Business case

A company investing in the hospitality sector faces losses due to the assumptions made in the business plan

Situation: Disputes
Litigation

Context

An investor initiated legal action claiming to have subscribed a multi‑million‑euro capital increase on the basis of a business plan allegedly containing misleading assumptions. The dispute focused on the nature, purpose, and reliability of the plan, the assumptions used, particularly in relation to the post‑pandemic recovery of the tourism‑hospitality sector, and the deviations observed between forecasts and actual performance.

Key Takeaway

Developing an objective framework is essential to assess performance variances reliably and fairly. It allows Courts to distinguish between deviations caused by external market factors and those resulting from structural weaknesses.

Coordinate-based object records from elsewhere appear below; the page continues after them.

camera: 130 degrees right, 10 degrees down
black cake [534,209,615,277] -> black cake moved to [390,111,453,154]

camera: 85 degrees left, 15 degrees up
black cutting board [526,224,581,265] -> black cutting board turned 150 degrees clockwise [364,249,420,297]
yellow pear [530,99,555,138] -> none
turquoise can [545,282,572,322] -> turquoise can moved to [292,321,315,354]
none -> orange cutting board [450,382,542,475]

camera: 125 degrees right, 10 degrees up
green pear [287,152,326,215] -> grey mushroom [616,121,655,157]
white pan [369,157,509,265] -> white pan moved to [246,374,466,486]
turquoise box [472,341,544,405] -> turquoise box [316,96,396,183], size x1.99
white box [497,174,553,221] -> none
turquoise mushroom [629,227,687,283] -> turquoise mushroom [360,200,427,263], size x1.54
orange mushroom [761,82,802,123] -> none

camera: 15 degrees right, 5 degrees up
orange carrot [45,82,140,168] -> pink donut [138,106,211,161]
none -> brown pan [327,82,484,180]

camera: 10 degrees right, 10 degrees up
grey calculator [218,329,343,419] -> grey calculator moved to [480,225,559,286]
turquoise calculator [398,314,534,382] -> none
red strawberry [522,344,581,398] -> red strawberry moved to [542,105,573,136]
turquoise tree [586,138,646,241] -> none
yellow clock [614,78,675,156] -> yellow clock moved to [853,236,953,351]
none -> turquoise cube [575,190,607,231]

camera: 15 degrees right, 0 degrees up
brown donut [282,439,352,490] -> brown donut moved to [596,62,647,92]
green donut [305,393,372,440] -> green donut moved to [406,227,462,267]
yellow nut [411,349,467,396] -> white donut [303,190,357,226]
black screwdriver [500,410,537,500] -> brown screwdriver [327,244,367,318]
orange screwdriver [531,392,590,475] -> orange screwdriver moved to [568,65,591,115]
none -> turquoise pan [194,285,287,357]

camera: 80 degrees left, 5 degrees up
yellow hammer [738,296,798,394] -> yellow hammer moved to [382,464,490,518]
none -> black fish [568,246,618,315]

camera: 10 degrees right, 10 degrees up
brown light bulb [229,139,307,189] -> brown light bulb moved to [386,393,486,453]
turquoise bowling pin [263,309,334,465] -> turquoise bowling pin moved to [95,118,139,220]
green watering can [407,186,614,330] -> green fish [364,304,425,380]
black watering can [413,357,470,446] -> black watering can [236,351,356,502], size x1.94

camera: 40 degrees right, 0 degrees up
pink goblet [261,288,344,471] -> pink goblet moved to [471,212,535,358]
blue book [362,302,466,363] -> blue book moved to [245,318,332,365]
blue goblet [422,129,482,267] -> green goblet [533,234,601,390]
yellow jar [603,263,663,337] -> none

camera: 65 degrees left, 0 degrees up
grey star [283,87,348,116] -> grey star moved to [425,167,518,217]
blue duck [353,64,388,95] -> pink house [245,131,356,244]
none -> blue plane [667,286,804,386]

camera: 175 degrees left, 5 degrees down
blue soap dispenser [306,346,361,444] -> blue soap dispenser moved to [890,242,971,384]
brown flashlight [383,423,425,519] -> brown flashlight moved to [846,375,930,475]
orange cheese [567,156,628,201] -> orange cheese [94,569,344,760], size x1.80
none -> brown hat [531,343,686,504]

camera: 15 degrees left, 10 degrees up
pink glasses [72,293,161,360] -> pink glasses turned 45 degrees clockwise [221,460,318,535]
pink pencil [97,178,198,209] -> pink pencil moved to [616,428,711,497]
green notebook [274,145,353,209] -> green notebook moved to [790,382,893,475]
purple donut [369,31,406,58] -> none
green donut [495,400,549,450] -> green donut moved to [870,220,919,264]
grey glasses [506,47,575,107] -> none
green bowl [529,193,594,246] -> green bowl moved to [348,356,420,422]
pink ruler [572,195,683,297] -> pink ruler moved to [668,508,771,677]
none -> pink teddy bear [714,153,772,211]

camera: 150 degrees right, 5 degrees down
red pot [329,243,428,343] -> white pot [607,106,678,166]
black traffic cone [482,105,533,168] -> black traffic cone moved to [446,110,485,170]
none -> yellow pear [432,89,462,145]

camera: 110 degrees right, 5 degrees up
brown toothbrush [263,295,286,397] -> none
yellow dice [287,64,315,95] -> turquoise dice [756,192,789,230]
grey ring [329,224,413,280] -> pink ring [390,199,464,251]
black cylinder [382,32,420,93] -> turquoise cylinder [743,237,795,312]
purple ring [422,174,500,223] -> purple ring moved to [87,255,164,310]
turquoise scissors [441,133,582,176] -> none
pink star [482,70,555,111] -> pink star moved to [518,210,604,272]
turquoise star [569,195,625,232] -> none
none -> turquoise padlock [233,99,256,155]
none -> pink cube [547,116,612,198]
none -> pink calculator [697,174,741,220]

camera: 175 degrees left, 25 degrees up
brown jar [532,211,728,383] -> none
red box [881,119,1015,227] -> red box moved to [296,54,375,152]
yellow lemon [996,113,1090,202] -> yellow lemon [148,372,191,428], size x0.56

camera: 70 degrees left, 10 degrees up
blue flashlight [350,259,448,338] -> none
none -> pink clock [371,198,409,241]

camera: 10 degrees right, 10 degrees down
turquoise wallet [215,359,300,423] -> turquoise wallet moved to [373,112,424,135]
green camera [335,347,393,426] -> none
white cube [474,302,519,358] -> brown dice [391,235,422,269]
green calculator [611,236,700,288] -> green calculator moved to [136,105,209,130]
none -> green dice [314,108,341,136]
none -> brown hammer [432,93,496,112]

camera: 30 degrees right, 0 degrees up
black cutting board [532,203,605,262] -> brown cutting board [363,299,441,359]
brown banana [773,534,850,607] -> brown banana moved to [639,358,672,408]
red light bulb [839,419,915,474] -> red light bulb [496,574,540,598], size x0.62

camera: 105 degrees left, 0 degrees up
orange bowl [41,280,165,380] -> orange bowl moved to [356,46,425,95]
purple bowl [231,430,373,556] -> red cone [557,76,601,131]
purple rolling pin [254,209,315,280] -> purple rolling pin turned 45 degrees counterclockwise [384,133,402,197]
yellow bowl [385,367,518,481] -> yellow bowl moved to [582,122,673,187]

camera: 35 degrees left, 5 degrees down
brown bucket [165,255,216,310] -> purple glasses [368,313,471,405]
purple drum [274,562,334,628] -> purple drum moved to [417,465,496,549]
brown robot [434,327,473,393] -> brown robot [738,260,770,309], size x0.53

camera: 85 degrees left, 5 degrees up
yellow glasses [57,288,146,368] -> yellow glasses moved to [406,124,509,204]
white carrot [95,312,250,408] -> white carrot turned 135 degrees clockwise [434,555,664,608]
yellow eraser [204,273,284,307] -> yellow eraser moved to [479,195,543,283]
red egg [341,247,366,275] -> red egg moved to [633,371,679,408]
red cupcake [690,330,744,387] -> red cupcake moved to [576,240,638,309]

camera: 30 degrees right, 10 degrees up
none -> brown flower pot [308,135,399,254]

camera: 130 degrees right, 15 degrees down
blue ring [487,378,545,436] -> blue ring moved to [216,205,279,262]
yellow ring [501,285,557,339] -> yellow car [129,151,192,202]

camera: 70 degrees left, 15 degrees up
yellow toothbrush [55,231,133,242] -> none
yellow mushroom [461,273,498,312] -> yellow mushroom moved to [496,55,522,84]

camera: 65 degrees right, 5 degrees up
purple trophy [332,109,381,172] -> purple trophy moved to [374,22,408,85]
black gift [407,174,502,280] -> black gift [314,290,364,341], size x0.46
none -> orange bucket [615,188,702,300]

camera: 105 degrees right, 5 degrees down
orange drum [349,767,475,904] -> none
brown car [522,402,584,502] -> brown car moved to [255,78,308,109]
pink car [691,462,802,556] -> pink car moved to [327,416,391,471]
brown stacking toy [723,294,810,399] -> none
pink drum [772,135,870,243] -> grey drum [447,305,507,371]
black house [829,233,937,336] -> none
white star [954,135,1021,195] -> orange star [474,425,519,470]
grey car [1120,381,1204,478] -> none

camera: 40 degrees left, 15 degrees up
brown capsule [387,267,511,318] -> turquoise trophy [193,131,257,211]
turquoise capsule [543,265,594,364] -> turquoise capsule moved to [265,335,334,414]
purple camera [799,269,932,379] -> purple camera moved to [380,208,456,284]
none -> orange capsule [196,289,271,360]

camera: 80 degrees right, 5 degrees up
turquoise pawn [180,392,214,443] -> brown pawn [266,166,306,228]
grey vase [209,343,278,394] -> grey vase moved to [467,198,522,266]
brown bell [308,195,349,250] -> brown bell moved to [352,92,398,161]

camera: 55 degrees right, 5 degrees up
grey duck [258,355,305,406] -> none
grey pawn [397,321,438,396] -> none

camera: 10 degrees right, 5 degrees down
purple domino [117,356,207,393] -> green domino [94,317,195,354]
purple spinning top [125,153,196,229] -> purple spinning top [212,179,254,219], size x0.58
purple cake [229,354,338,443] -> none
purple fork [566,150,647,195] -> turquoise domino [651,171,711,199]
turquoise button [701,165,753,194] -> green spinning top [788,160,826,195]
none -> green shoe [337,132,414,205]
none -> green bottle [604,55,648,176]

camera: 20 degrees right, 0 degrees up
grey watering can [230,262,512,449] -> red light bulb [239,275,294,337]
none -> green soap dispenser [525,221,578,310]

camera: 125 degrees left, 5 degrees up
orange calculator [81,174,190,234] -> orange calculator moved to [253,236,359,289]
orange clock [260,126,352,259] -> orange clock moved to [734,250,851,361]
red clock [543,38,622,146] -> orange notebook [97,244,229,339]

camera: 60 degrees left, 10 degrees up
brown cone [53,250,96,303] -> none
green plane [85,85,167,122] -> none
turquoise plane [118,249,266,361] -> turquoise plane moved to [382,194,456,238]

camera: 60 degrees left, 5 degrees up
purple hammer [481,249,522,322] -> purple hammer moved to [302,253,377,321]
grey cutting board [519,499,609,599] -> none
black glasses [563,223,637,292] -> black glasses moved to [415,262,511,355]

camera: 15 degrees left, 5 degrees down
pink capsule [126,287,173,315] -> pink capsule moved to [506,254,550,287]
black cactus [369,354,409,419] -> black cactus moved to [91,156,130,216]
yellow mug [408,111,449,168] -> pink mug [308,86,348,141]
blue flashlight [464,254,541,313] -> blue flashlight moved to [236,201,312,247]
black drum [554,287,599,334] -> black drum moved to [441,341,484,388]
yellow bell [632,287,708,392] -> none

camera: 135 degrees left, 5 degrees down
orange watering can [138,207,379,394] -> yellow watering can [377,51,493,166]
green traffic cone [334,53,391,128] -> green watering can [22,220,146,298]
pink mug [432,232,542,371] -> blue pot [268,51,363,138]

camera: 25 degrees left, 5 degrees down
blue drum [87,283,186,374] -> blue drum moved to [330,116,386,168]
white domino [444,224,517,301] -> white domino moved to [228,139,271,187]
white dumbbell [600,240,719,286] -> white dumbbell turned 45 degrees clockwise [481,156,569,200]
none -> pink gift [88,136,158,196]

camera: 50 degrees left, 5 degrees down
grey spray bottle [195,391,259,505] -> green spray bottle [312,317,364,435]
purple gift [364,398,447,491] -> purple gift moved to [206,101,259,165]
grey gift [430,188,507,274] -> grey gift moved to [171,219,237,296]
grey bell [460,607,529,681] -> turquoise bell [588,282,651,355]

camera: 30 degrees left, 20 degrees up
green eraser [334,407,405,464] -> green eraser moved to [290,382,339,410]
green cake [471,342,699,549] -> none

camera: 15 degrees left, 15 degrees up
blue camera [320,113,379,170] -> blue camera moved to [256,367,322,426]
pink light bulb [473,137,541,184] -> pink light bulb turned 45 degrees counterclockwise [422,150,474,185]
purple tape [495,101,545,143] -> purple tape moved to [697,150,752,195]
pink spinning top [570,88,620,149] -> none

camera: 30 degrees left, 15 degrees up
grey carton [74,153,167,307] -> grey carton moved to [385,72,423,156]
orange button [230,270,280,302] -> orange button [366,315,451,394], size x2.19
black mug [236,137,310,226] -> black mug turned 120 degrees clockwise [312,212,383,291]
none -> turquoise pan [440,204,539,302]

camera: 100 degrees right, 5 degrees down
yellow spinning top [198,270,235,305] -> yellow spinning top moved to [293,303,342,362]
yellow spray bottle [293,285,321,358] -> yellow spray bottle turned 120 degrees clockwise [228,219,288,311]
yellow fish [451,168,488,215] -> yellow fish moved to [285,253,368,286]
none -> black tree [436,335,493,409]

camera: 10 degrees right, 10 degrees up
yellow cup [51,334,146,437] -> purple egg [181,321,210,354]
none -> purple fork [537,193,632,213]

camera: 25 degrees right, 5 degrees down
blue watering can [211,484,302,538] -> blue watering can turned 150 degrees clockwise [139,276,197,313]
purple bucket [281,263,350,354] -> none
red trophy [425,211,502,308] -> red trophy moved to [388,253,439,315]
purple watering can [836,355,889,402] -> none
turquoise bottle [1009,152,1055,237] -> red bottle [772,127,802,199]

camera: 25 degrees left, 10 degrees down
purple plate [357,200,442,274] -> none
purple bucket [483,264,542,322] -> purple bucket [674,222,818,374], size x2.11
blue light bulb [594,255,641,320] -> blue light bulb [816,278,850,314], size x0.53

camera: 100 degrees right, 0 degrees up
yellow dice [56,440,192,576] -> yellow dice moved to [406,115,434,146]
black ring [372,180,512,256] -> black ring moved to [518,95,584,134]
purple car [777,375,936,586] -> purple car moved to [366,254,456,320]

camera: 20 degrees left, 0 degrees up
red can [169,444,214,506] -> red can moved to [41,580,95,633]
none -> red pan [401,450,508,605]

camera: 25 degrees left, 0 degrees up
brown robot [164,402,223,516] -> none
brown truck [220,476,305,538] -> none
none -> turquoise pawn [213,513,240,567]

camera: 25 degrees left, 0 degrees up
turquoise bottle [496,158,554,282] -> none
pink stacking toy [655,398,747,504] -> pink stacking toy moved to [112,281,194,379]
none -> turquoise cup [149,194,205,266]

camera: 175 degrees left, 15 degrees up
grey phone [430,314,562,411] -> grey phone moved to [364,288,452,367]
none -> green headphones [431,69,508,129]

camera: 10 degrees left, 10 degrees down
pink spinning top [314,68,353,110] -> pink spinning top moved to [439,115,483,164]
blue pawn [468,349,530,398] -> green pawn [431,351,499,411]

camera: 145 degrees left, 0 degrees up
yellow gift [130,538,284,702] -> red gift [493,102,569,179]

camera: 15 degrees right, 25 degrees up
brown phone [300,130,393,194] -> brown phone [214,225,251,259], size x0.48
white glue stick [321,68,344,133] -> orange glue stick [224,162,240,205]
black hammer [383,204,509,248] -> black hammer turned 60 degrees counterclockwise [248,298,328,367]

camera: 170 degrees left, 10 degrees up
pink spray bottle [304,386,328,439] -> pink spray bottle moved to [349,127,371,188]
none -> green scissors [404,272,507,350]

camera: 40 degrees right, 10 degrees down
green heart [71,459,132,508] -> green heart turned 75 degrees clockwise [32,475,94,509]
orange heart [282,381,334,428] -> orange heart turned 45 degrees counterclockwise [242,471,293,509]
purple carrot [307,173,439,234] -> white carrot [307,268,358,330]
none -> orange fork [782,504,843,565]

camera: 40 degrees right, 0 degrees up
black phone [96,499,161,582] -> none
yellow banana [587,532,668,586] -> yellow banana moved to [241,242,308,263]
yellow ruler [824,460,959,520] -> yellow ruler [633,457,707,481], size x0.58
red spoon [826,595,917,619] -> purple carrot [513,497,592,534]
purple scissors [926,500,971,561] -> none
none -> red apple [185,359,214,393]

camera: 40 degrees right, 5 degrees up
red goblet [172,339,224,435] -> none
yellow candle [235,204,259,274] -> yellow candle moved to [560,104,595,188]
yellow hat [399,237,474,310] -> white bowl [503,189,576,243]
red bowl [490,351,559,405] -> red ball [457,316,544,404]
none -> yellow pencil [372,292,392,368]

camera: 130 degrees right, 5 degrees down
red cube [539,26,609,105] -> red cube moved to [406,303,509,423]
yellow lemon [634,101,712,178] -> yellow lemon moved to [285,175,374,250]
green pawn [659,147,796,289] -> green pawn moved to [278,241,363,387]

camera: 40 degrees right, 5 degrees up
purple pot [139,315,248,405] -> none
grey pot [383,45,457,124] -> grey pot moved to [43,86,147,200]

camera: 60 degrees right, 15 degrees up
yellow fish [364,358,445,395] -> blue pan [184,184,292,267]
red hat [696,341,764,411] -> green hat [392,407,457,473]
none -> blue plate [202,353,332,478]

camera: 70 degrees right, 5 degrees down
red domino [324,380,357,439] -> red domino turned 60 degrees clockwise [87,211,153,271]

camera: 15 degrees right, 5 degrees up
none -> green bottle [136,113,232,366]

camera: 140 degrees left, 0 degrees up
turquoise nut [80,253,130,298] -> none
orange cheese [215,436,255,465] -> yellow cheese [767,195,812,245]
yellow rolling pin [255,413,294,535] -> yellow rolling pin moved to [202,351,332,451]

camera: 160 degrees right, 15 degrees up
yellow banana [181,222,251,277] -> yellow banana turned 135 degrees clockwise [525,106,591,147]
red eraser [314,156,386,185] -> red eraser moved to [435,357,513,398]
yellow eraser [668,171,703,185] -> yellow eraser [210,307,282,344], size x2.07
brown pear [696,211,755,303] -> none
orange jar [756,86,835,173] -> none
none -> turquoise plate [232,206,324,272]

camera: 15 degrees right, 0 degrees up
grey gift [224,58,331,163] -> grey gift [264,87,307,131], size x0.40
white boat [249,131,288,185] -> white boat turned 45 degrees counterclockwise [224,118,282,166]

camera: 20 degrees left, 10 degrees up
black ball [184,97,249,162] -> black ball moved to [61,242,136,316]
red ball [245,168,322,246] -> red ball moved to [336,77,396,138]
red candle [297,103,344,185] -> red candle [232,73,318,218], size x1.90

Our analysis underscored that external market dynamics affecting the hospitality sector were a significant driver of performance outcomes.

Accuracy Role

We conducted a technical assessment of the business plan and its underlying assumptions. We reconstructed the plan’s development process, evaluated it intended purpose and use, analysed the role and responsibilities of the advisor involved in its preparation, and assessed the reasonableness of the key forecasting assumptions in light of the information available at that time. We also reviewed the subsequent evolution of the business, analysing both the variances between the forecast and actual results and the revisions made to the original plan.